Seattle Program to Keep Low-Level Drug Offenders Out of Jail Shows Promise

A Seattle program designed to keep low-level drug offenders and prostitutes out of jail is showing promise, a preliminary study suggests. The program, called Law Enforcement Assisted Diversion (LEAD), provides housing, counseling, job training and other services.

Participants are not threatened with jail time, or with being kicked out of the program if they relapse, the Associated Press reports. After three years, participants were up to 60 percent less likely to be arrested within six months of enrolling in LEAD, compared with a control group.

The program enrolled 203 people between October 2011 and July 2014. Instead of being booked, they were referred to a case manager. Many were given vouchers for motel rooms, food, clothing, drug treatment and job training, the article notes.

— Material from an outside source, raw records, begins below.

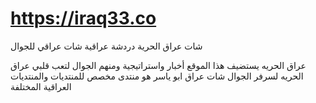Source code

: # https://iraq33.co
شات عراق الحرية دردشة عراقية شات عراقي للجوال 

عراق الحريه يستضيف هذا الموقع أخبار واستراتيجية ومنهم الجوال لتعب قلبي
عراق الحريه لسرفر الجوال
شات عراق ابو ياسر هو منتدى مخصص للمنتديات والمنتديات العراقية المختلفة
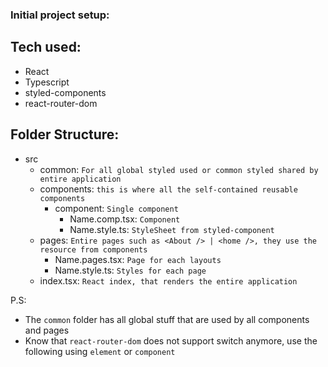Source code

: ### Initial project setup: 

## Tech used:
- React
- Typescript
- styled-components
- react-router-dom

## Folder Structure:

- src
    - common: `For all global styled used or common styled shared by entire application`
    - components: `this is where all the self-contained reusable components`
        - component: `Single component`
            - Name.comp.tsx: `Component`
            - Name.style.ts: `StyleSheet from styled-component`
    - pages: `Entire pages such as <About /> | <home />, they use the resource from components`
        - Name.pages.tsx: `Page for each layouts`
        - Name.style.ts: `Styles for each page`
    - index.tsx: `React index, that renders the entire application`

P.S: 
- The `common` folder has all global stuff that are used by all components and pages
- Know that `react-router-dom` does not support switch anymore, use the following using `element` or `component`
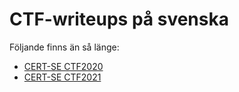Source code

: # CTF-writeups på svenska

Följande finns än så länge:

- [CERT-SE CTF2020](./2020/CERT-SE/README.md)
- [CERT-SE CTF2021](./2021/CERT-SE/README.md)
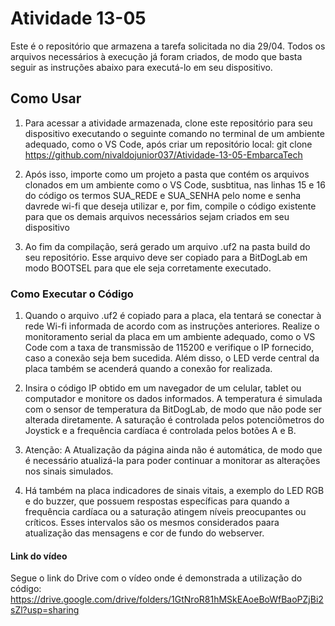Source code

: # Atividade 13-05
Este é o repositório que armazena a tarefa solicitada no dia 29/04. Todos os arquivos necessários à execução já foram criados, de modo que basta seguir as instruções abaixo para executá-lo em seu dispositivo.

## Como Usar
1. Para acessar a atividade armazenada, clone este repositório para seu dispositivo executando o seguinte comando no terminal de um ambiente adequado, como o VS Code, após criar um repositório local: git clone https://github.com/nivaldojunior037/Atividade-13-05-EmbarcaTech

2. Após isso, importe como um projeto a pasta que contém os arquivos clonados em um ambiente como o VS Code, susbtitua, nas linhas 15 e 16 do código os termos SUA_REDE e SUA_SENHA pelo nome e senha davrede wi-fi que deseja utilizar e, por fim, compile o código existente para que os demais arquivos necessários sejam criados em seu dispositivo

3. Ao fim da compilação, será gerado um arquivo .uf2 na pasta build do seu repositório. Esse arquivo deve ser copiado para a BitDogLab em modo BOOTSEL para que ele seja corretamente executado.

### Como Executar o Código
1. Quando o arquivo .uf2 é copiado para a placa, ela tentará se conectar à rede Wi-fi informada de acordo com as instruções anteriores. Realize o monitoramento serial da placa em um ambiente adequado, como o VS Code com a taxa de transmissão de 115200 e verifique o IP fornecido, caso a conexão seja bem sucedida. Além disso, o LED verde central da placa também se acenderá quando a conexão for realizada. 

2. Insira o código IP obtido em um navegador de um celular, tablet ou computador e monitore os dados informados. A temperatura é simulada com o sensor de temperatura da BitDogLab, de modo que não pode ser alterada diretamente. A saturação é controlada pelos potenciômetros do Joystick e a frequência cardíaca é controlada pelos botões A e B. 

3. Atenção: A Atualização da página ainda não é automática, de modo que é necessário atualizá-la para poder continuar a monitorar as alterações nos sinais simulados. 

4. Há também na placa indicadores de sinais vitais, a exemplo do LED RGB e do buzzer, que possuem respostas específicas para quando a frequência cardíaca ou a saturação atingem níveis preocupantes ou críticos. Esses intervalos são os mesmos considerados paara atualização das mensagens e cor de fundo do webserver. 

#### Link do vídeo
Segue o link do Drive com o vídeo onde é demonstrada a utilização do código: https://drive.google.com/drive/folders/1GtNroR81hMSkEAoeBoWfBaoPZjBi2sZl?usp=sharing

Criteria for being eligible to participate included having no serious violent crimes in their past, not exploiting minors in drug dealing, and not engaging in drug dealing for profit above a subsistence level. Participants were compared with a group of 115 people who could have qualified for the program, but were not given the chance because they were arrested outside the area covered by the program, or because they were arrested on certain designated police shifts.

Santa Fe, New Mexico, launched a program modeled on LEAD last year. Albany, New York, plans to launch a similar program next year. Many other cities, including Houston, Atlanta, San Francisco and Portland, Maine, have expressed interest in starting LEAD programs.

One of the supporters of Seattle’s program, billionaire George Soros’ Open Society Foundations, announced last week it will give five jurisdictions grants of $150,000 to launch similar programs.

The Seattle program began with money from private foundations, with a budget of $800,000 annually for four years. In the past two years, the city has matched the annual contributions.